Source data:
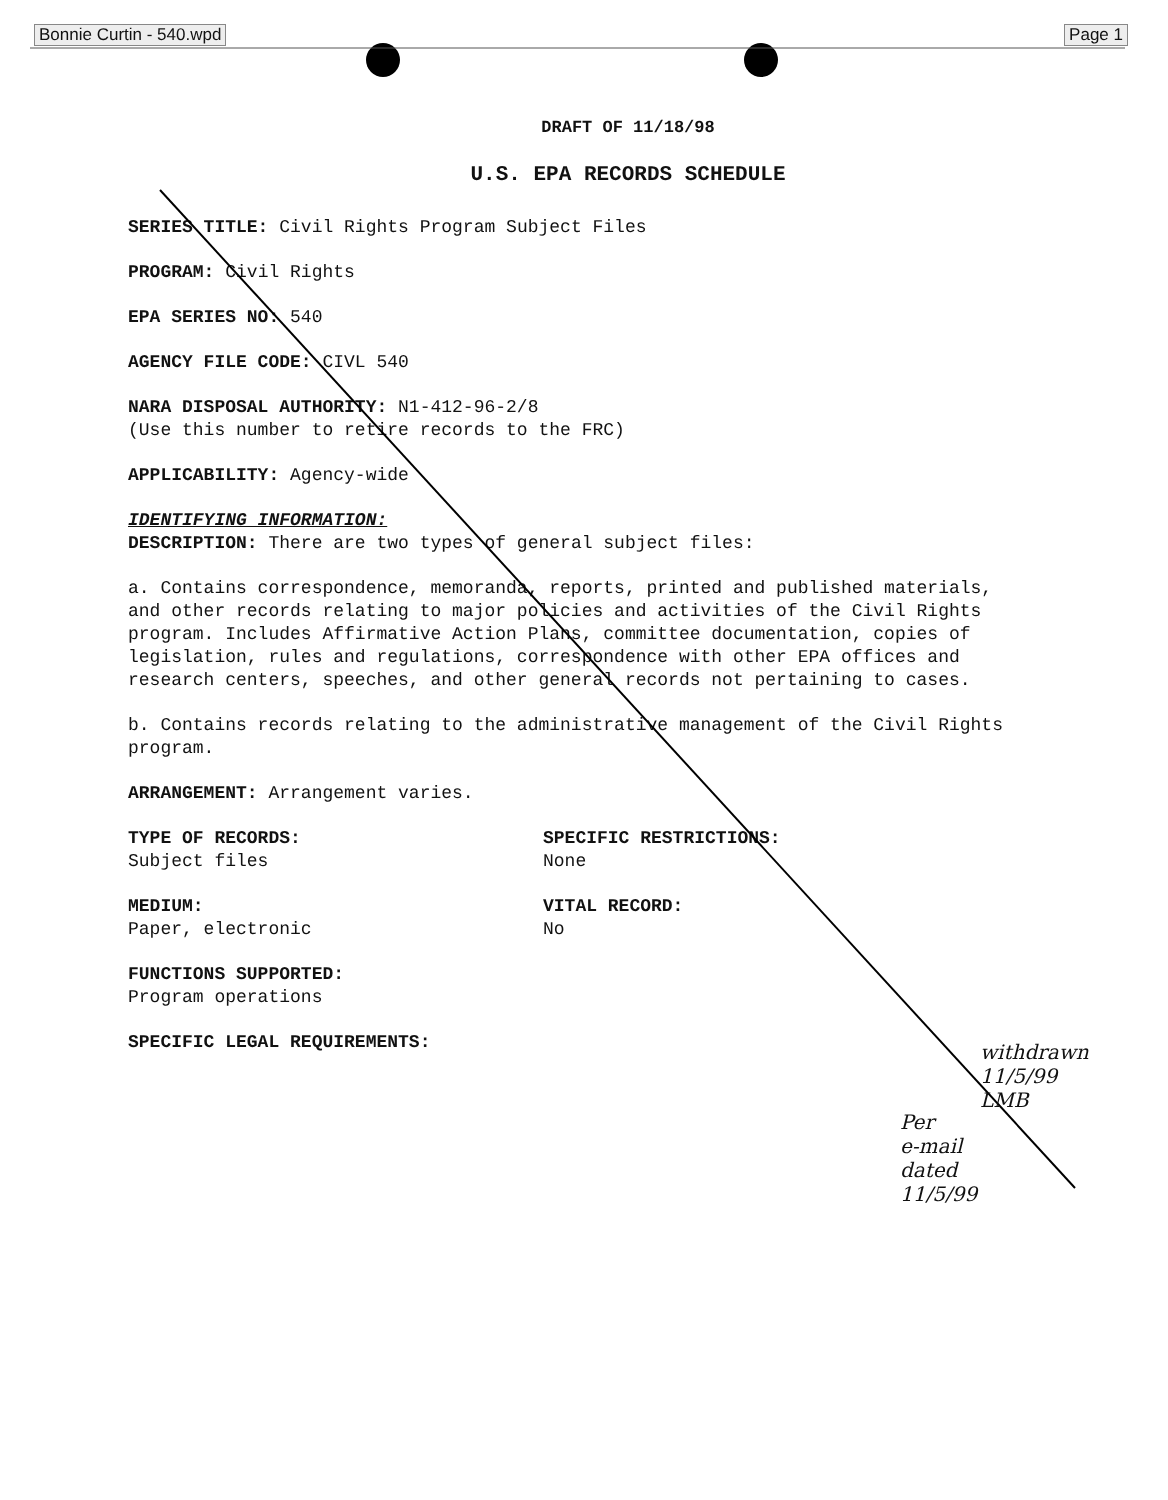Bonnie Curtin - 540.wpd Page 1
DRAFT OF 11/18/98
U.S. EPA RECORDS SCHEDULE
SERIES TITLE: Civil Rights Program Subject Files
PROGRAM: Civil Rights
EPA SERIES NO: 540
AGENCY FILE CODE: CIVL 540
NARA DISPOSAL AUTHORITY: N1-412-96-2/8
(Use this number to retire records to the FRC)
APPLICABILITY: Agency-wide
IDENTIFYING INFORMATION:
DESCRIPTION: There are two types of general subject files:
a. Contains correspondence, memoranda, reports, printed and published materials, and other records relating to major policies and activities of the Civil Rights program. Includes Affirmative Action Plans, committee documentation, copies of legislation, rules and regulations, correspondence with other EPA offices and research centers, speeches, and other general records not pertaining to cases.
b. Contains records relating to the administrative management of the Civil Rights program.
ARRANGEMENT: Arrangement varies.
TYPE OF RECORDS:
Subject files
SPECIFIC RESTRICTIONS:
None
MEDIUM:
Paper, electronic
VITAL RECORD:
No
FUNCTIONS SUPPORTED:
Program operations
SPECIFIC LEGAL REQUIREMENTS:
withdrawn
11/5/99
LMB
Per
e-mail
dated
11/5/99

Task to complete: Exact reproduction of the entries above is what's needed; images stay out.

Exercise response:
Bonnie Curtin - 540.wpd Page 1
DRAFT OF 11/18/98
U.S. EPA RECORDS SCHEDULE
SERIES TITLE: Civil Rights Program Subject Files
PROGRAM: Civil Rights
EPA SERIES NO: 540
AGENCY FILE CODE: CIVL 540
NARA DISPOSAL AUTHORITY: N1-412-96-2/8
(Use this number to retire records to the FRC)
APPLICABILITY: Agency-wide
IDENTIFYING INFORMATION:
DESCRIPTION: There are two types of general subject files:
a. Contains correspondence, memoranda, reports, printed and published materials, and other records relating to major policies and activities of the Civil Rights program. Includes Affirmative Action Plans, committee documentation, copies of legislation, rules and regulations, correspondence with other EPA offices and research centers, speeches, and other general records not pertaining to cases.
b. Contains records relating to the administrative management of the Civil Rights program.
ARRANGEMENT: Arrangement varies.
TYPE OF RECORDS:
Subject files
SPECIFIC RESTRICTIONS:
None
MEDIUM:
Paper, electronic
VITAL RECORD:
No
FUNCTIONS SUPPORTED:
Program operations
SPECIFIC LEGAL REQUIREMENTS:
withdrawn
11/5/99
LMB
Per
e-mail
dated
11/5/99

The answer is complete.